Try it => Give back every line of the material below that has the string "linejoin".
──────── Dataset excerpts ────────
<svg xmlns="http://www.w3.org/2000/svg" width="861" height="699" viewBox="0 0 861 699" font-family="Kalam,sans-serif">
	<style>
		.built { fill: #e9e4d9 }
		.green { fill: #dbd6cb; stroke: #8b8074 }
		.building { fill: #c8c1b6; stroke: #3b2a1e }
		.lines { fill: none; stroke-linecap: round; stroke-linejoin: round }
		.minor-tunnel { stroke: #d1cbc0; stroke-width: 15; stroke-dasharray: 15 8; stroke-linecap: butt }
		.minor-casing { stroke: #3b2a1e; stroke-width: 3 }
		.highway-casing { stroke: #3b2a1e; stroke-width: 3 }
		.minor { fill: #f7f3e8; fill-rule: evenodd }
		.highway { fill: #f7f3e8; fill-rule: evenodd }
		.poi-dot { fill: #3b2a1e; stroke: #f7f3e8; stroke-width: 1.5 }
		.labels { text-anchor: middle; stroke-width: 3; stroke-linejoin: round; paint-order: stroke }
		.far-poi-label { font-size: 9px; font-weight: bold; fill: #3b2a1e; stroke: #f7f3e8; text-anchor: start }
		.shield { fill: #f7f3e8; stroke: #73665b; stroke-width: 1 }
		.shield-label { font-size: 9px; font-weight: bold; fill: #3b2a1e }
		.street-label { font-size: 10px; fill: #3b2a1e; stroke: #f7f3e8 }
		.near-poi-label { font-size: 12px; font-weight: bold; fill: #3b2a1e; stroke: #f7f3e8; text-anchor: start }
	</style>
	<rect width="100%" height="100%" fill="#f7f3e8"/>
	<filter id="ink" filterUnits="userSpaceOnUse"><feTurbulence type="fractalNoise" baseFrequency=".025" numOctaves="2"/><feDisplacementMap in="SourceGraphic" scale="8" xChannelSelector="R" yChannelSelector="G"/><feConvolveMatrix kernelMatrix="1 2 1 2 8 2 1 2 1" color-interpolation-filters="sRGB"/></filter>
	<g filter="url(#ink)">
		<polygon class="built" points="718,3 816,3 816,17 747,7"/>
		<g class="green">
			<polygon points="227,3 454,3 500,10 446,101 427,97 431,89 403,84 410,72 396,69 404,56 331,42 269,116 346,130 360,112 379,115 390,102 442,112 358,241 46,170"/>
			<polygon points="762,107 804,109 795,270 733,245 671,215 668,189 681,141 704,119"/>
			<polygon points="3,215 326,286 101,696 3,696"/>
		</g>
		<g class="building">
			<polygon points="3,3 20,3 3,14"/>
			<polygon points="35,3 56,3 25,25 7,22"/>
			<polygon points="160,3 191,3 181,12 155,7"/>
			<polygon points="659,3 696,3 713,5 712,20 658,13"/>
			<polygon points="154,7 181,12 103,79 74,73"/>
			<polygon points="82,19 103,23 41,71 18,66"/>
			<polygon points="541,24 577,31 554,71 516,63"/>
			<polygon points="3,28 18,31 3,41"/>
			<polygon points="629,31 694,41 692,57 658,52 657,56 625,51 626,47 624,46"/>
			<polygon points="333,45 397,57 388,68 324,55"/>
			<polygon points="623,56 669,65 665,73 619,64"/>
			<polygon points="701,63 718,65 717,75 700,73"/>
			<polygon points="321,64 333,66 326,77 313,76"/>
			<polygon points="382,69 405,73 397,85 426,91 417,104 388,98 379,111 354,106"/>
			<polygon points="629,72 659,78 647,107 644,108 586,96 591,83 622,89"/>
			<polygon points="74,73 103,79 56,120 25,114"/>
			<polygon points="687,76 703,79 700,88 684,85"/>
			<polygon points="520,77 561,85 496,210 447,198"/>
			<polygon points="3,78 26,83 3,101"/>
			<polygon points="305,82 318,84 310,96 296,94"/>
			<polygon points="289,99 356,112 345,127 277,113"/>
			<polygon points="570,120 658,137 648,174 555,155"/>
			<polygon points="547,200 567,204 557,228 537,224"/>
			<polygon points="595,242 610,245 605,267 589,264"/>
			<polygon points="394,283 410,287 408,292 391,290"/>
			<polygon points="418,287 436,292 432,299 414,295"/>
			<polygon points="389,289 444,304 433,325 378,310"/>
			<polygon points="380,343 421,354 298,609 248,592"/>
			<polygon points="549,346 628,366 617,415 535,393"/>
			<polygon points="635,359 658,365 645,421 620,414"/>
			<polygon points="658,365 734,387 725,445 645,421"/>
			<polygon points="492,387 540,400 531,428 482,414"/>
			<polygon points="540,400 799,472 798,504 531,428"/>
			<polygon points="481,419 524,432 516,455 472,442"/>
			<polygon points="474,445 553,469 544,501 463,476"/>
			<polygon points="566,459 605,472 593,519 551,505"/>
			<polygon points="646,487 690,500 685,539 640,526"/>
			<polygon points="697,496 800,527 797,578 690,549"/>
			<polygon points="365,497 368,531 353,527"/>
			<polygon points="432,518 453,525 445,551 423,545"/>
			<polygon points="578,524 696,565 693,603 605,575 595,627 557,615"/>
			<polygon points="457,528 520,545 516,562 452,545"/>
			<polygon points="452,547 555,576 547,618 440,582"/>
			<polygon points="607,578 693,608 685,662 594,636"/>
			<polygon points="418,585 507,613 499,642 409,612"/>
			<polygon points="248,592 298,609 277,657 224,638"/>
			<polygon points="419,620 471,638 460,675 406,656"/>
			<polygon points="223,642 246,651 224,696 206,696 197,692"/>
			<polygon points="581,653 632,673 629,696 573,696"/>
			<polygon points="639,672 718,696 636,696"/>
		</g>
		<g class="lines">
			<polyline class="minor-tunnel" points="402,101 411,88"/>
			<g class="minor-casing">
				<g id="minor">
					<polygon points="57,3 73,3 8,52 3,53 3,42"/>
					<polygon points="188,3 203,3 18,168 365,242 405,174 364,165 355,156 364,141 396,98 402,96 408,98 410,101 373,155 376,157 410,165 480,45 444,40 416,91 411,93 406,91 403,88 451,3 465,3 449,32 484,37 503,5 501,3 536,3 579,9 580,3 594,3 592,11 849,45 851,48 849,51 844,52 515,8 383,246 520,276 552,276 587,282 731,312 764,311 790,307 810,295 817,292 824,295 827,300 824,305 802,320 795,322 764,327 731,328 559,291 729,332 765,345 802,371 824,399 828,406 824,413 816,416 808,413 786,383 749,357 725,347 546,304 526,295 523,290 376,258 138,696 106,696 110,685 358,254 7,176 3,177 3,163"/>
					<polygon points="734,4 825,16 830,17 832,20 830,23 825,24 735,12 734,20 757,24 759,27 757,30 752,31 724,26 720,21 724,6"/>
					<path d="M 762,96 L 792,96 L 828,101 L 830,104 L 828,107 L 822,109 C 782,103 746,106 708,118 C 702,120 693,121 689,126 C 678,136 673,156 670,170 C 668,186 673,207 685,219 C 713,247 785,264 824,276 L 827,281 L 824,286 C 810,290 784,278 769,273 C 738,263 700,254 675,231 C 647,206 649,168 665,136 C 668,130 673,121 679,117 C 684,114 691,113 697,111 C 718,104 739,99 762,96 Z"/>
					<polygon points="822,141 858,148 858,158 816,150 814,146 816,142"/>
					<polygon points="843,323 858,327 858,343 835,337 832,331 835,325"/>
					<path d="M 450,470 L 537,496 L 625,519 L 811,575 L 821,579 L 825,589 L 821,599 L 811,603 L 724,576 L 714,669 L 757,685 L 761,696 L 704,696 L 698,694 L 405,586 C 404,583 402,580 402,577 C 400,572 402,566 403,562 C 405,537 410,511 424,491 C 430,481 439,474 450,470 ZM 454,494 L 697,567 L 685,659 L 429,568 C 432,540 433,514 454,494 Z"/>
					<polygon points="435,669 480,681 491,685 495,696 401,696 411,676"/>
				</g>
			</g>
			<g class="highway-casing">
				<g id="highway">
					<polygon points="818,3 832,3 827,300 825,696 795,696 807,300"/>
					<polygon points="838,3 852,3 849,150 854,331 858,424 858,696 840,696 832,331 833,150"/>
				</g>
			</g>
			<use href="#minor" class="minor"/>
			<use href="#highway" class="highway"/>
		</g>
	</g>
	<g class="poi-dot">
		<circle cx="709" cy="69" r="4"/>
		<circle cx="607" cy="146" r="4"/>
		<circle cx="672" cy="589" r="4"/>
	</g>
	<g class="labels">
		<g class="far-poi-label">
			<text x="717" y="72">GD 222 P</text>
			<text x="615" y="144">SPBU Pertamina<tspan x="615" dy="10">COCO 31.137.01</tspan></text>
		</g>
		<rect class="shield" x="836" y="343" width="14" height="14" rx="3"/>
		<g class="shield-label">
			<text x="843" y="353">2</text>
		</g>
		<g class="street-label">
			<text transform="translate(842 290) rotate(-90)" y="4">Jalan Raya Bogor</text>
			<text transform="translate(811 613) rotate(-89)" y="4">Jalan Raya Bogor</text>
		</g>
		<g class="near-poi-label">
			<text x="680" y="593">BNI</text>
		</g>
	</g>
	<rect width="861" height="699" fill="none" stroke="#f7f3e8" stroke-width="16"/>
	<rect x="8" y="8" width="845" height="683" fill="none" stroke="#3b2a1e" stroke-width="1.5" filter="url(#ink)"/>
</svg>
────────
Written solution =>
		.lines { fill: none; stroke-linecap: round; stroke-linejoin: round }
		.labels { text-anchor: middle; stroke-width: 3; stroke-linejoin: round; paint-order: stroke }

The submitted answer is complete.